# 32 SPECIAL AMMO



## FIRE526 (Nov 2, 2006)

Did they just quit making 32 Winchester special ammo? I have been looking for a long time and cant seem to find any


----------



## Tilden Hunter (Jun 14, 2018)

I don't think it was discontinued as such, just hard to find like everything else. Many of the low sales cartridges have probably had production put on the back burner.


----------



## Tactical Assist (Dec 27, 2019)

REMINGTON 32 WIN SPECIAL 170gr CORE-LOKT 20rd BOX


We have the REMINGTON 32 WIN SPECIAL ammo you are looking for, IN STOCK AND READY TO SHIP!



www.308ammo.com





Is this what your looking for? Very expensive 😳


----------



## FIRE526 (Nov 2, 2006)

WOW!! Yes that's what I am looking for but with shipping its over 5 bucks a shot. Stupid!!


----------



## Bucket-Back (Feb 8, 2004)

I should have kept my dies, bullets, and brass.


----------



## grapestomper (Jan 9, 2012)

I have a box with about 12 shells left in it. 
Also still have the gun. Need to break it out again one of these days.


----------



## Quack Addict (Aug 10, 2006)

Bucket-Back said:


> I should have kept my dies, bullets, and brass.

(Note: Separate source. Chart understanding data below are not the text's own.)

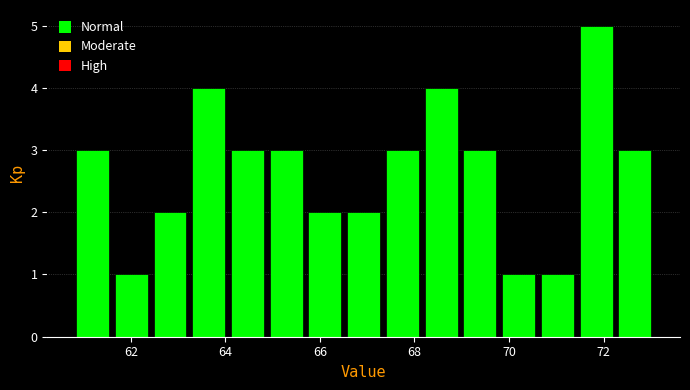

Reading left to right, list every bar in this chart as the range it spans on the x-axis followed by its height. Neither the bar edges nor the heights are printed on the chart, so give them approximately, as read against the axes.

60.8 to 61.6: 3
61.6 to 62.4: 1
62.4 to 63.2: 2
63.2 to 64.0: 4
64.0 to 64.8: 3
64.8 to 65.6: 3
65.6 to 66.6: 2
66.6 to 67.4: 2
67.4 to 68.2: 3
68.2 to 69.0: 4
69.0 to 69.8: 3
69.8 to 70.6: 1
70.6 to 71.4: 1
71.4 to 72.2: 5
72.2 to 73.0: 3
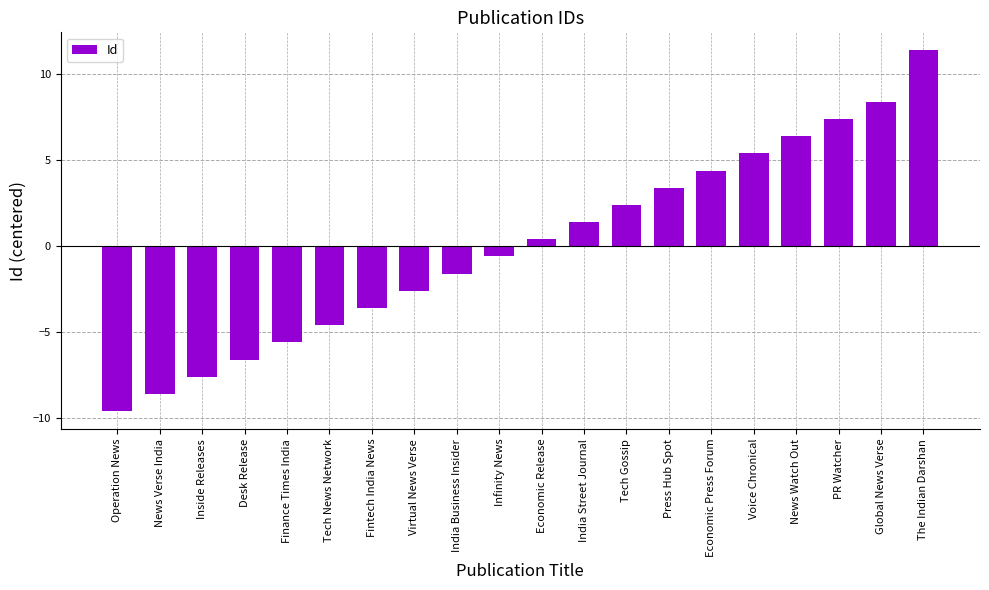

Where does the data first go above 0?

Economic Release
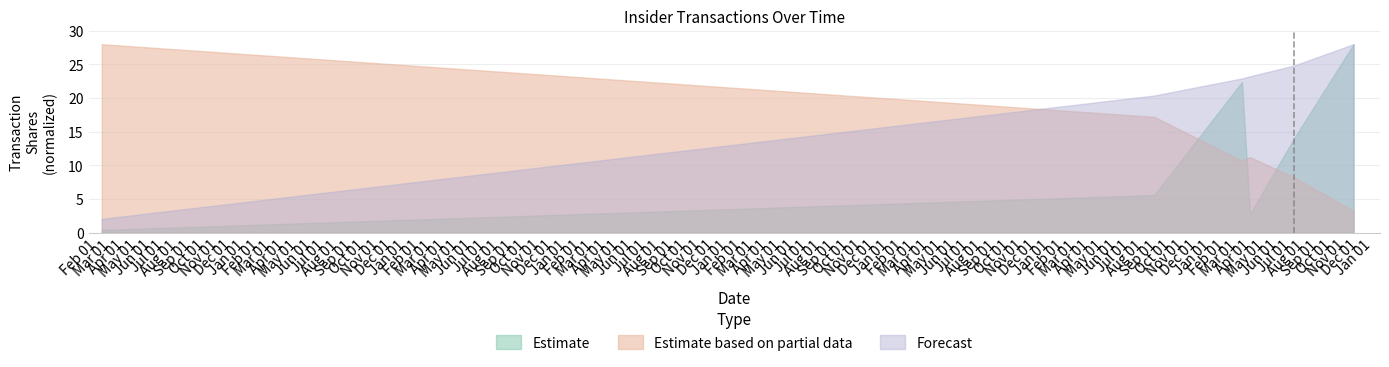

Is it true that transactionPricePerShare equals 28.0 at 2016-02-08?

True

32 Special brass can easily be made from 30-30 Winchester brass.


----------



## cotote wacker (Jun 12, 2012)

It a problem owning a caliber that is not popular....ammo makers do runs on some caliber every couple years or longer and create a shortage....only answer is load your own or stock up when they make a run......


----------



## Nitro225Optimax (Feb 13, 2011)

cotote wacker said:


> It a problem owning a caliber that is not popular....ammo makers do runs on some caliber every couple years or longer and create a shortage....only answer is load your own or stock up when they make a run......


This. Any other year, 32sp sits on the shelf for months or even years. They might do a run every other year or so based on demand. With everything gone, more popular, and profitable, calibers are produced. I highly suggest everyone start looking for hunting ammo now, not November 14th. 


Sent from my iPhone using Michigan Sportsman


----------



## Nitro225Optimax (Feb 13, 2011)

Best you’re going to do for now…











Sent from my iPhone using Michigan Sportsman


----------



## 22 Chuck (Feb 2, 2006)

Sounds like my 25/20..


----------